Le tribunal constate alors que Keatchen souligne la qualité « détachée » des porteforts et de la société, elle ne produit aux débats aucun élément de fait prouvant la qualité de commerçant de Monsieur [G] qui était étranger à la société PDVJP à la date de signature du contrat, et de M. [N] dirigeant de la société CAUCAU elle-même présidente de la société PDVJP à la date de la signature du contrat. Il relève aussi, que M. [G] est signataire « en qualité de porte-fort et à titre personnel », que M. [N] est signataire en cette même qualité pour son engagement de porte-fort mais également signataire du contrat en tant que représentant de la société CAUCAU, et enfin que le contrat prévoit : « En cas de décès du porte-fort, celuici passe à ses héritiers et successeurs, tant pour la période antérieure que pour la période postérieure au décès. » ce qui ne conditionne pas l’engagement de porte-fort d’exécution à la qualité de commerçant.
En conséquence, le tribunal dira la clause d’attribution de compétence non écrite en présence de signataires dont la qualité de commerçant d’au moins l’un d’entre eux n’est pas fondée, se déclarera territorialement incompétent et alors que M. [G] qui a signé en qualité de particulier relève à ce titre du tribunal judiciaire, il renverra dans l’intérêt d’une bonne justice l’ensemble des parties devant le tribunal judiciaire de La Rochelle.
Sur les dépens
Les dépens seront mis à la charge de Keatchen qui succombe.
Sur la demande d’application de l’article 700 du code de procédure civile
Les circonstances et l’équité commandent de laisser à la charge de chacune des parties les frais engagés dans cette instance ; que le tribunal ne fera donc pas application des dispositions de l’article 700 du code de procédure civile.
Par ces motifs,
Le tribunal, statuant par jugement réputé contradictoire en premier ressort,
Joint les causes enregistrées sous les numéros RG 2024040832 et RG 2024057117 sous un seul et même numéro RG J2025000163,
Se déclare incompétent au profit du tribunal judiciaire de la Rochelle,
Dit qu’en application du 1er alinéa de l’article 84 du code de procédure civile :
« Le délai d’appel est de quinze jours à compter de la notification du jugement. Le greffe procède à cette notification adressée aux parties par lettre recommandée avec demande d’avis de réception. Il notifie également le jugement à leur avocat, dans le cas d’une procédure avec représentation obligatoire ».
Dit qu’à défaut d’appel dans ce délai, le dossier sera transmis à la juridiction susvisée dans les conditions prévues par l’article 82 du code de procédure civile,
Laisse les dépens à la charge de la SAS KEATCHEN, dont ceux à recouvrer par le greffe, liquidés à la somme de 182,64 € dont 30,23 € de TVA ;
Dit n’y avoir lieu à application des dispositions de l’article 700 du code de procédure civile.

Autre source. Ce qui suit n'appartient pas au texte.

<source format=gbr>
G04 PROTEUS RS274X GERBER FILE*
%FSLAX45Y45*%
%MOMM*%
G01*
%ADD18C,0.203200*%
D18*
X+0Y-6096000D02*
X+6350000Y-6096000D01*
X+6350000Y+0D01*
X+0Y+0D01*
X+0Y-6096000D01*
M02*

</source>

En application des dispositions de l’article 871 du code de procédure civile, l’affaire a été débattue le 4 mars 2025, en audience publique, devant M. Emmanuel de Truchis, juge chargé d’instruire l’affaire, les représentants des parties ne s’y étant pas opposés.

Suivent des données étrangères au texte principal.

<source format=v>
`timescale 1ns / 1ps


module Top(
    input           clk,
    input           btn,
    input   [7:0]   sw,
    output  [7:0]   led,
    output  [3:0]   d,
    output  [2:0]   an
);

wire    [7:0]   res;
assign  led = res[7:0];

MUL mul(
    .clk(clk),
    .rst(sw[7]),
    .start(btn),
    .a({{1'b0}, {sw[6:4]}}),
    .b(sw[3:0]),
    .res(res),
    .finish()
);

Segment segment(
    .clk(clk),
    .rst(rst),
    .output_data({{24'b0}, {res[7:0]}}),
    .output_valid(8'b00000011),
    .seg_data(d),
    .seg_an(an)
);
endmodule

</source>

Ce juge a rendu compte des plaidoiries dans le délibéré du tribunal, composé de : M. François Chatin, Mme Christine Rolland et M. Emmanuel de Truchis.
Délibéré le 11 mars 2025 par les mêmes juges.

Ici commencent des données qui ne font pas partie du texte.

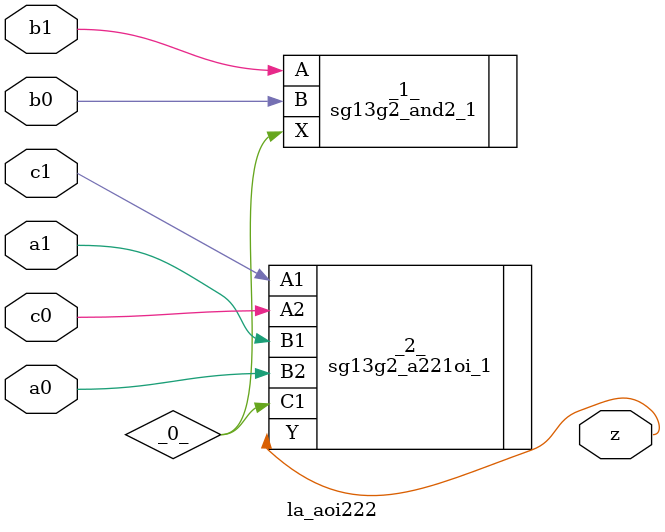
<source format=v>

/* Generated by Yosys 0.44 (git sha1 80ba43d26, g++ 11.4.0-1ubuntu1~22.04 -fPIC -O3) */

(* top =  1  *)
(* src = "inputs/la_aoi222.v:10.1-24.10" *)
module la_aoi222 (
    a0,
    a1,
    b0,
    b1,
    c0,
    c1,
    z
);
  wire _0_;
  (* src = "inputs/la_aoi222.v:13.12-13.14" *)
  input a0;
  wire a0;
  (* src = "inputs/la_aoi222.v:14.12-14.14" *)
  input a1;
  wire a1;
  (* src = "inputs/la_aoi222.v:15.12-15.14" *)
  input b0;
  wire b0;
  (* src = "inputs/la_aoi222.v:16.12-16.14" *)
  input b1;
  wire b1;
  (* src = "inputs/la_aoi222.v:17.12-17.14" *)
  input c0;
  wire c0;
  (* src = "inputs/la_aoi222.v:18.12-18.14" *)
  input c1;
  wire c1;
  (* src = "inputs/la_aoi222.v:19.12-19.13" *)
  output z;
  wire z;
  sg13g2_and2_1 _1_ (
      .A(b1),
      .B(b0),
      .X(_0_)
  );
  sg13g2_a221oi_1 _2_ (
      .A1(c1),
      .A2(c0),
      .B1(a1),
      .B2(a0),
      .C1(_0_),
      .Y (z)
  );
endmodule

</source>
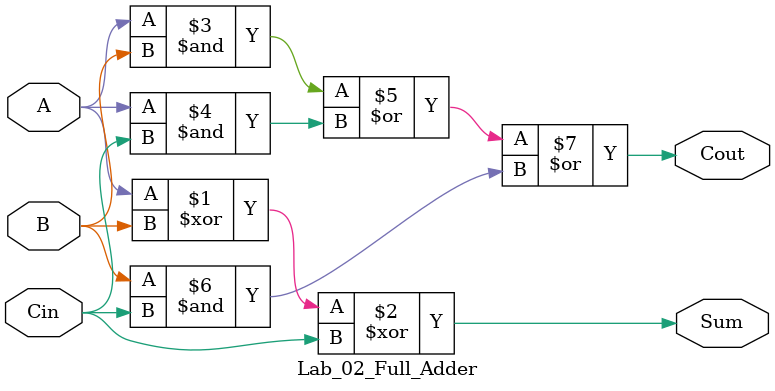
<source format=sv>
`timescale 1ns / 1ps


module Lab_02_Full_Adder(
    input A,
    input B,
    input Cin,
    output Cout,
    output Sum
    );
    assign Sum = A^B^Cin;
    assign Cout = A&B|A&Cin|B&Cin;
endmodule

</source>
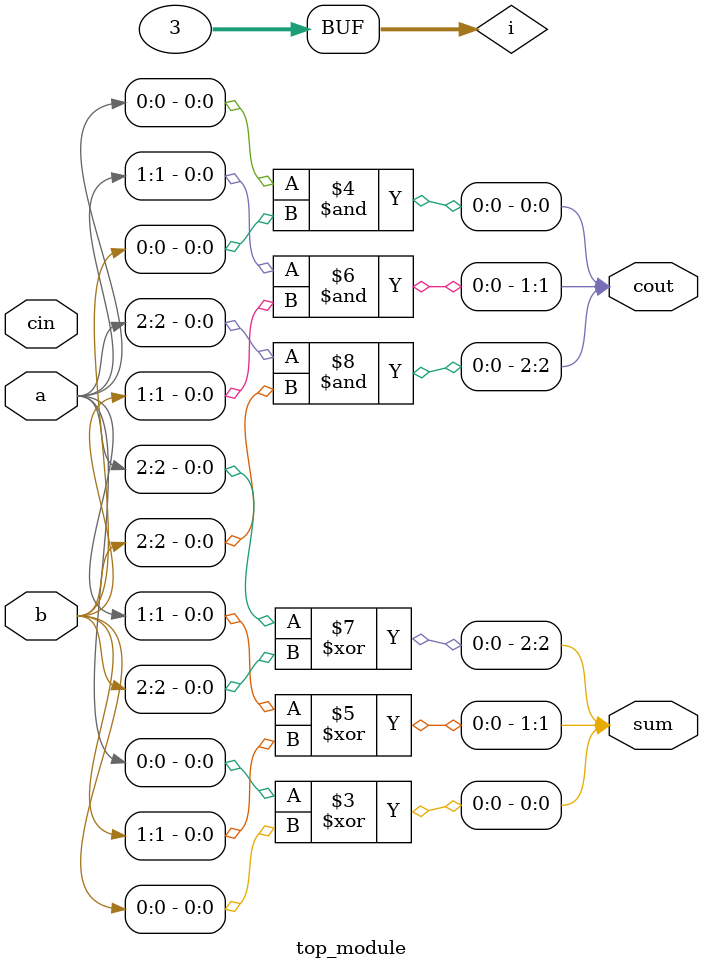
<source format=v>
module top_module( 
    input [2:0] a, b,
    input cin,
    output [2:0] cout,
    output [2:0] sum 
);

    // In Verilog, variables assigned in an always block must be type 'reg'
    reg [2:0] cout;
    reg [2:0] sum;
    
    // Loop variable must be declared as an integer
    integer i;

    always @(*) begin
        for (i = 0; i < 3; i = i + 1) begin
            sum[i] = a[i] ^ b[i];
            cout[i] = a[i] & b[i]; // Bitwise AND is standard for gates
        end
    end

endmodule
</source>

Dit que le présent jugement est prononcé par sa mise à disposition au greffe de ce tribunal, les parties en ayant été préalablement avisées lors des débats dans les conditions prévues au deuxième alinéa de l’article 450 du code de procédure civile.
La minute du jugement est signée par M. François Chatin, président du délibéré et par Mme Thérèse Thierry, greffier.